Perante estas infrações, o Ministério do Ambiente esclarece que os beneficiários são responsabilizados pelo pagamento dos custos de transporte sempre que a candidatura não cumpra os critérios de elegibilidade, uma medida que resulta da “experiência adquirida na primeira fase” do programa. Apesar disso, o gabinete tutelado por Maria da Graça Carvalho garante que, até ao momento, não foram identificados casos de incumprimento na atual fase de candidaturas.

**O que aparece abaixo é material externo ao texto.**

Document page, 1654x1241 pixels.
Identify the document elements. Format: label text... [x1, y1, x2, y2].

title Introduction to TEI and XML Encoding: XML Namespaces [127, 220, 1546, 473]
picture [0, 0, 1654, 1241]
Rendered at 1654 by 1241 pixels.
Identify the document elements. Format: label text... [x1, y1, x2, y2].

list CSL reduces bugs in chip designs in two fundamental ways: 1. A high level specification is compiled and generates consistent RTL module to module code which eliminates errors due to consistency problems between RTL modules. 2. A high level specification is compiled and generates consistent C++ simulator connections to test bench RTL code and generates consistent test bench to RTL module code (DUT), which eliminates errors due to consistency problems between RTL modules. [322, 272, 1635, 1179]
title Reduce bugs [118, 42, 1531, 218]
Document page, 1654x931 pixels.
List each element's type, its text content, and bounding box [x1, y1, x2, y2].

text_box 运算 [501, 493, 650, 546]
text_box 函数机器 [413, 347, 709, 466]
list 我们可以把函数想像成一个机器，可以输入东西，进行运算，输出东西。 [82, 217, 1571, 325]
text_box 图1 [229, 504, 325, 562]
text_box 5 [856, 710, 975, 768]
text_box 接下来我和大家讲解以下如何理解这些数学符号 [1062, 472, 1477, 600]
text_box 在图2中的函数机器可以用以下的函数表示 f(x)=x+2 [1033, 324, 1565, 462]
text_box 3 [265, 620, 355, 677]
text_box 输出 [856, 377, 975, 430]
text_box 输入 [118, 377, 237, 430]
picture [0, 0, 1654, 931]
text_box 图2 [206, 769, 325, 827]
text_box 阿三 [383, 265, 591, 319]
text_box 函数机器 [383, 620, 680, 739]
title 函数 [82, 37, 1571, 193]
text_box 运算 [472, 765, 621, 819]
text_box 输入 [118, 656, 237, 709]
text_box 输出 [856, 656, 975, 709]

O novo regulamento, disponível no site do Fundo Ambiental, estabelece de forma explícita que, caso o fornecedor qualificado verifique a inexistência de equipamentos a gás na habitação aquando da entrega, o candidato fica obrigado a suportar o transporte e impedido, durante três anos, de se candidatar a qualquer apoio sob gestão da Agência para o Clima. Esta penalização junta-se a outras despesas que têm surpreendido alguns beneficiários, como custos de instalação ou pagamento de IVA, levando muitos a desistirem mesmo depois de emitido o vale.
Mais de um mês e meio após o arranque da segunda fase, a dotação global de 60,8 milhões de euros ainda não foi totalmente utilizada. O último balanço aponta para 56 970 candidaturas iniciadas, 34 803 vouchers emitidos e apenas 1332 utilizados, com 2541 candidaturas em avaliação e 12 753 ainda em preenchimento. Em contraste, a primeira fase do programa esgotou em poucas horas, revelando um desfasamento significativo entre a procura inicial e a execução efetiva dos apoios.